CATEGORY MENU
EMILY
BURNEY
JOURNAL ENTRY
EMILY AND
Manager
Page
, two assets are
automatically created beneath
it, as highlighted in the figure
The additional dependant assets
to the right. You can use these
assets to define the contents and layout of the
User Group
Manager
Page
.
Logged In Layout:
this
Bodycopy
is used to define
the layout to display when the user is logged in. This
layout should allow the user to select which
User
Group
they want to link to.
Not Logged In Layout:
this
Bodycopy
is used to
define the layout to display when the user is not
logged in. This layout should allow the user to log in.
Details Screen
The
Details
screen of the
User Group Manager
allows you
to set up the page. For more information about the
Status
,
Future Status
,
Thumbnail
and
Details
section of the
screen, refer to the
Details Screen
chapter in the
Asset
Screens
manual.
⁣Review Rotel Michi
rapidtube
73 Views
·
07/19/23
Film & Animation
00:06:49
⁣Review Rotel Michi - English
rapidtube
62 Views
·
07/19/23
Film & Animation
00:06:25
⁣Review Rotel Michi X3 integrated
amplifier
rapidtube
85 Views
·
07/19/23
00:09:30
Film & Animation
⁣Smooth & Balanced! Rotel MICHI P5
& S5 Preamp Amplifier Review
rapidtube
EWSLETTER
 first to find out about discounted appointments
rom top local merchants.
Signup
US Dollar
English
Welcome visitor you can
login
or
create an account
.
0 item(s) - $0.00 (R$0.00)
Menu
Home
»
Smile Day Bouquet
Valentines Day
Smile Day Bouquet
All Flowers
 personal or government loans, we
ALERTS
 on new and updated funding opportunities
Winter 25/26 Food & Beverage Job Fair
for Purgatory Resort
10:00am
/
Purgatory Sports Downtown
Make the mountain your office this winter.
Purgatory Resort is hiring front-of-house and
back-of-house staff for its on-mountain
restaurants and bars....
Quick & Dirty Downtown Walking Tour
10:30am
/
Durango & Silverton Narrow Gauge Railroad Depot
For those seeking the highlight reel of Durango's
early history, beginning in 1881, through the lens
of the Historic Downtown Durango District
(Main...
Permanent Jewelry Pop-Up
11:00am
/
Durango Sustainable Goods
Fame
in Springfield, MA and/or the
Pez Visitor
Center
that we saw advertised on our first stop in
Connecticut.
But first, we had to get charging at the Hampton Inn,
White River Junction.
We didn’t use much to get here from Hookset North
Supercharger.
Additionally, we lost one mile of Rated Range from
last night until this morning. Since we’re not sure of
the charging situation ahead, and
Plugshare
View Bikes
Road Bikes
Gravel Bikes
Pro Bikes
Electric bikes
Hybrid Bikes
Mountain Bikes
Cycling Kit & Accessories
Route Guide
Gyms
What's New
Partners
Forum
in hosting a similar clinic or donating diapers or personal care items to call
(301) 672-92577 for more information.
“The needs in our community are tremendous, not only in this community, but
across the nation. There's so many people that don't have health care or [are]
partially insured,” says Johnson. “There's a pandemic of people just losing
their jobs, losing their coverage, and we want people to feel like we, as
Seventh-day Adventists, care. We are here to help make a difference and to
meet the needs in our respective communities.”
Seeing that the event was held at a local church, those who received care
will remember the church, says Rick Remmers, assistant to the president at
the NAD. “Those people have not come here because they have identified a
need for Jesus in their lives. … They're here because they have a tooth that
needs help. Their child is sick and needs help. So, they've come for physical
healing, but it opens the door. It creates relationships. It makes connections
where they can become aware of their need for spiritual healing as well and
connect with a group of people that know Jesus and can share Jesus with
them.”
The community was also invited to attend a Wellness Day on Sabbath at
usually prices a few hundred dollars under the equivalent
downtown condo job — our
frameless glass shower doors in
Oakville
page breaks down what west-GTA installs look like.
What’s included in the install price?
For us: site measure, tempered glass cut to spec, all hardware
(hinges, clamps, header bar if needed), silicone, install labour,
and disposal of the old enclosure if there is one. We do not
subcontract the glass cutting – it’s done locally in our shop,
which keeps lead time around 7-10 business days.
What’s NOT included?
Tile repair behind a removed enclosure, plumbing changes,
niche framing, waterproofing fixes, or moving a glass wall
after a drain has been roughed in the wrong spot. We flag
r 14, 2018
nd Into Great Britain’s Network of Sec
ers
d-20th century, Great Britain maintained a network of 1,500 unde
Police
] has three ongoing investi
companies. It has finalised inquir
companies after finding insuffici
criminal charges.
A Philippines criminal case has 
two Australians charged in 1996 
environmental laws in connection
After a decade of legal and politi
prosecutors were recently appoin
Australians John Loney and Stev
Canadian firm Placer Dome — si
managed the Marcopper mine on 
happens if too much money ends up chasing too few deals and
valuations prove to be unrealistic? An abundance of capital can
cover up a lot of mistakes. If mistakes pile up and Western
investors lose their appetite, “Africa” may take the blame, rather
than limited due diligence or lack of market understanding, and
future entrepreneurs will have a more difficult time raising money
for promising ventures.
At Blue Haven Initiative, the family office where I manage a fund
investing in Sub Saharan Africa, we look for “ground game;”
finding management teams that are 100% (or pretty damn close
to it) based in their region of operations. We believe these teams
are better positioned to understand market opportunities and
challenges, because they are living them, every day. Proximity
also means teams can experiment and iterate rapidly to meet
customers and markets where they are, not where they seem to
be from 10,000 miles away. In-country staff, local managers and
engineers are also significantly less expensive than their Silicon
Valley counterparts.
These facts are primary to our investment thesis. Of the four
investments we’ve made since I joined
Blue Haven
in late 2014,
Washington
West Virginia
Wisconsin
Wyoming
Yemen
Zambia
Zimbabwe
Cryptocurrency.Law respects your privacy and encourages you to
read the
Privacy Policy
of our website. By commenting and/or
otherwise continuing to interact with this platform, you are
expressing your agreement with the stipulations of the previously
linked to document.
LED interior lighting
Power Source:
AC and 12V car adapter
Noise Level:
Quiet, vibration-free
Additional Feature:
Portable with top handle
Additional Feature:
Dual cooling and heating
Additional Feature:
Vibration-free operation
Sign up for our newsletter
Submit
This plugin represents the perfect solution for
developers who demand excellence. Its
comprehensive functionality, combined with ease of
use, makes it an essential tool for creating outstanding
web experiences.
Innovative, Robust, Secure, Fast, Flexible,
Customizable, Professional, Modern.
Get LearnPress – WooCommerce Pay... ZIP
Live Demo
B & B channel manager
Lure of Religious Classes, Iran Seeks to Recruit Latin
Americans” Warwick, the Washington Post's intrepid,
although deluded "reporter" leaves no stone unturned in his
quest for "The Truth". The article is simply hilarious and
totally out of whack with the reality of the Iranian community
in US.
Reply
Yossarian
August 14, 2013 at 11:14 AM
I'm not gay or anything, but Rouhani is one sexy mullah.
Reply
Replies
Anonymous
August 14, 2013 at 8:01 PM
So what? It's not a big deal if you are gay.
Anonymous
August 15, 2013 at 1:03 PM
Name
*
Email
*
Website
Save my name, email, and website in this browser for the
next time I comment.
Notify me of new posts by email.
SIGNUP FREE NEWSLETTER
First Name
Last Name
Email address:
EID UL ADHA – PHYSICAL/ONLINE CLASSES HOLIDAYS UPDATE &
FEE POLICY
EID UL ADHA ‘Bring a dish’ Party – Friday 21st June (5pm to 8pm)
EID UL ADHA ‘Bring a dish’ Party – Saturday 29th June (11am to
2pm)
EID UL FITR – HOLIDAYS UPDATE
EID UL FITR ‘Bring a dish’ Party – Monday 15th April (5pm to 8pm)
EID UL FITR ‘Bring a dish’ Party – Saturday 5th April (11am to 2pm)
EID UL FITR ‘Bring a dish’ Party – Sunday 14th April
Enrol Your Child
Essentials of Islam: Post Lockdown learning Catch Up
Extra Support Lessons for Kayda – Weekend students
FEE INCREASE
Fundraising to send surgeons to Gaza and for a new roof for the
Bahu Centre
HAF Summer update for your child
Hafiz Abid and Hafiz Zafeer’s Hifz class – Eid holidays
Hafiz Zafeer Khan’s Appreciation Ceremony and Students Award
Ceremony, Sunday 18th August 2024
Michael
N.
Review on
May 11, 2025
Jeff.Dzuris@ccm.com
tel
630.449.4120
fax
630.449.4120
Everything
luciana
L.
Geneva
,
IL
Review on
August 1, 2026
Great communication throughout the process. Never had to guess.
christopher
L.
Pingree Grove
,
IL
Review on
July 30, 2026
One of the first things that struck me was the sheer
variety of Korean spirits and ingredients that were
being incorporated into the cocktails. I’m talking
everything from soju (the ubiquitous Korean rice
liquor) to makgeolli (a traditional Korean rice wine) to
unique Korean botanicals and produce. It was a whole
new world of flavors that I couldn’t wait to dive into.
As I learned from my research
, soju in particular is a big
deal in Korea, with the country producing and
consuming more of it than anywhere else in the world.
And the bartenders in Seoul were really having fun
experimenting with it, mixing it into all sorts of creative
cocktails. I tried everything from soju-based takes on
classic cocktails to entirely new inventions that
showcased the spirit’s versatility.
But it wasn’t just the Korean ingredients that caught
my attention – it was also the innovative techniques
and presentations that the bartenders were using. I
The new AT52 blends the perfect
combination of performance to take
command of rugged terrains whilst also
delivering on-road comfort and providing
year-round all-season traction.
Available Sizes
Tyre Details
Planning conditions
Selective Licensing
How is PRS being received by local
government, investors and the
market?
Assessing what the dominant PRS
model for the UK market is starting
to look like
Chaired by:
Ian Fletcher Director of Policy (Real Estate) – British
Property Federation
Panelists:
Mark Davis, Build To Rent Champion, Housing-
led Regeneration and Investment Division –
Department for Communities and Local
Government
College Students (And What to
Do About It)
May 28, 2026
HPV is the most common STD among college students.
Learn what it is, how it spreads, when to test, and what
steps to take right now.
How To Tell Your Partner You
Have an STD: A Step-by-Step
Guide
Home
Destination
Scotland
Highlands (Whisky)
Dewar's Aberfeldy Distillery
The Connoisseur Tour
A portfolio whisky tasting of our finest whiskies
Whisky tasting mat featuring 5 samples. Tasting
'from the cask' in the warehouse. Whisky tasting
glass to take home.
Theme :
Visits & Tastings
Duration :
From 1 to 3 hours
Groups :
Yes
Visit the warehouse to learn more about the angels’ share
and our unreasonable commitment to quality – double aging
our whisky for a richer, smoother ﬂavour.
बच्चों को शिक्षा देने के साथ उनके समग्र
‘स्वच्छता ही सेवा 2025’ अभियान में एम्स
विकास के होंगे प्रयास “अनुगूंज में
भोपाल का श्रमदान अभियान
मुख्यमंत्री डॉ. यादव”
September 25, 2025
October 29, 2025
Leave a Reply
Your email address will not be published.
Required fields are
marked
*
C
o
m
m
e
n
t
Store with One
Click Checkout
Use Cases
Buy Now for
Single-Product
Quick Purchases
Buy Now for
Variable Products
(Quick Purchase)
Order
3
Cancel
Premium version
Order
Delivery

▸ **TO DO**: Using the material, show each line where the string "which" can be found.

▸ **SOLUTION TO THE EXERCISE**:
layout should allow the user to select which
which keeps lead time around 7-10 business days.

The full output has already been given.